REQUIREMENT: When you repeat the records, keep every word exact and drop each picture.

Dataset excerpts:
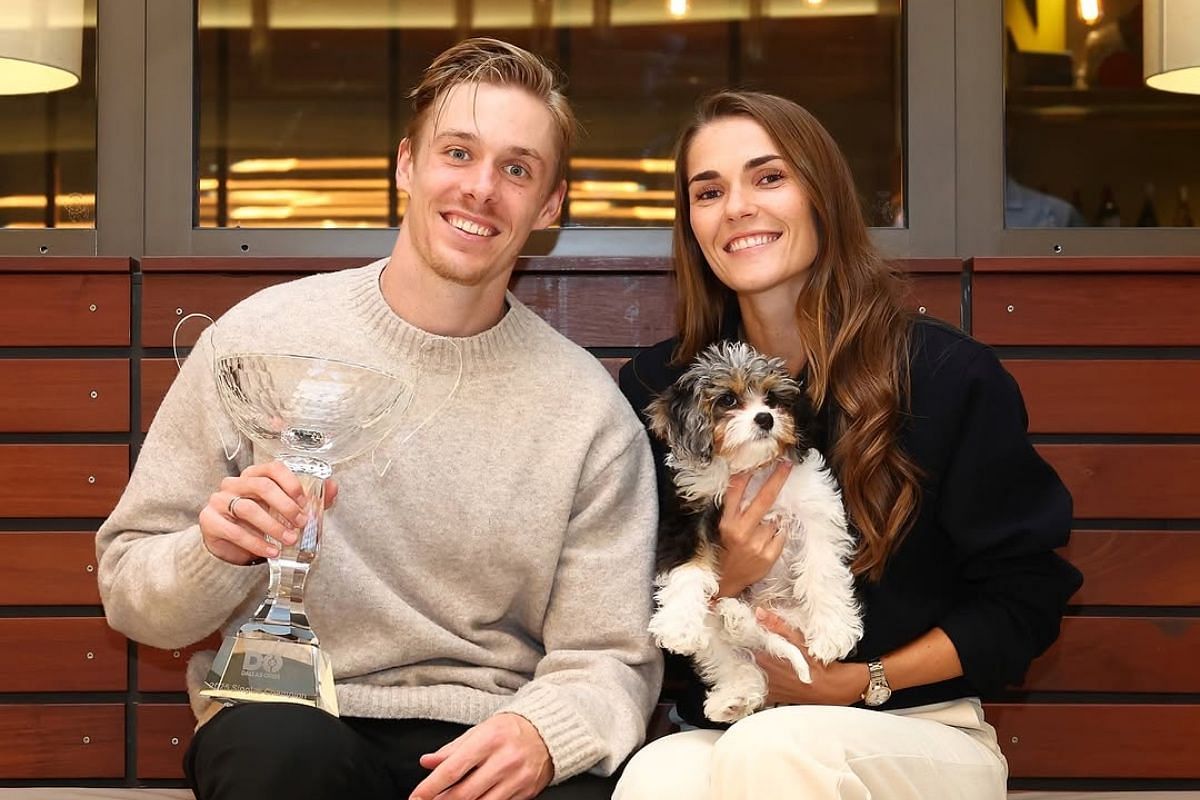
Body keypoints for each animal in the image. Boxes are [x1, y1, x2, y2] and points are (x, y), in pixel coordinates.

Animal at [648, 340, 864, 724]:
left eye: (773, 398)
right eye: (728, 400)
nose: (765, 418)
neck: (751, 468)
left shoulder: (816, 511)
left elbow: (822, 571)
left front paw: (833, 631)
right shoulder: (689, 513)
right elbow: (688, 569)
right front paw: (678, 625)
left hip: (787, 614)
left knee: (766, 634)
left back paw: (739, 621)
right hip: (719, 631)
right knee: (731, 655)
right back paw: (734, 691)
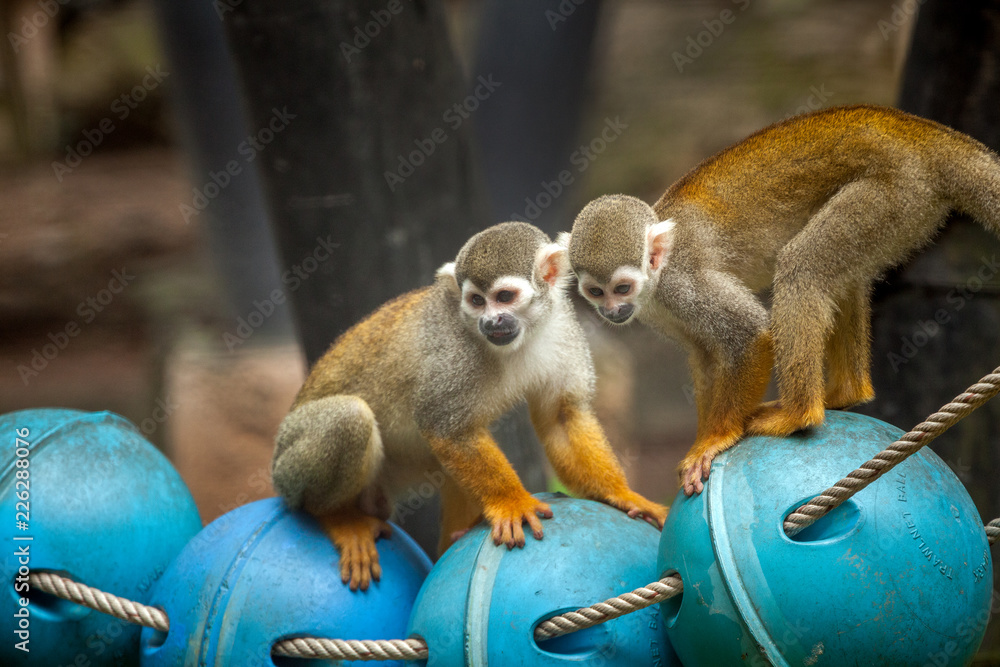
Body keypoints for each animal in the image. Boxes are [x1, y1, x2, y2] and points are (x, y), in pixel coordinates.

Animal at [272, 221, 667, 591]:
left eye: (504, 296)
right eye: (476, 301)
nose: (490, 320)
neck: (523, 335)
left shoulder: (561, 328)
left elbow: (561, 416)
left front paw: (621, 494)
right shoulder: (454, 351)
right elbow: (446, 428)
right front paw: (512, 502)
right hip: (288, 467)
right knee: (349, 417)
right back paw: (336, 517)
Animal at [561, 104, 1000, 497]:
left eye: (621, 287)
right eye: (595, 291)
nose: (612, 311)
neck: (655, 279)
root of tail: (921, 133)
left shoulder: (683, 284)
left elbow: (749, 334)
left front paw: (716, 439)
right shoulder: (661, 310)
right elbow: (704, 354)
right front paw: (701, 440)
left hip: (894, 191)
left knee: (801, 267)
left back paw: (798, 414)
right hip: (907, 208)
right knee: (841, 275)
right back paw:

ANSWER TO THIS TASK:
Body keypoints for each animal in the image. Boxes are [x1, y1, x2, y2] and points are (x, y), in pixel coordinates.

Animal at [648, 340, 864, 724]:
left eye: (773, 398)
right eye: (728, 400)
nose: (765, 418)
neck: (751, 468)
left shoulder: (816, 511)
left elbow: (822, 571)
left front paw: (833, 631)
right shoulder: (689, 513)
right elbow: (688, 569)
right front paw: (678, 625)
left hip: (787, 614)
left knee: (766, 634)
left back paw: (739, 621)
right hip: (719, 631)
right knee: (731, 655)
right back paw: (734, 691)
Body keypoints for each animal in the image. Boxes are [x1, y1, x2, y2] and points are (x, y), in pixel coordinates.

Animal at [272, 221, 667, 591]:
left eye: (504, 296)
right eye: (476, 301)
nose: (490, 320)
neck: (523, 335)
left shoulder: (561, 328)
left elbow: (561, 416)
left front paw: (621, 494)
right shoulder: (454, 351)
right elbow: (446, 428)
right front paw: (512, 502)
right hip: (288, 467)
right knee: (349, 417)
right back paw: (336, 517)
Animal at [561, 104, 1000, 497]:
left eye: (621, 287)
right eye: (595, 291)
nose: (612, 311)
neck: (655, 279)
root of tail: (921, 133)
left shoulder: (683, 284)
left elbow: (749, 334)
left front paw: (716, 439)
right shoulder: (661, 310)
right elbow: (704, 354)
right front paw: (701, 440)
left hip: (894, 191)
left knee: (801, 267)
left back paw: (798, 414)
right hip: (907, 208)
right knee: (841, 275)
right back paw:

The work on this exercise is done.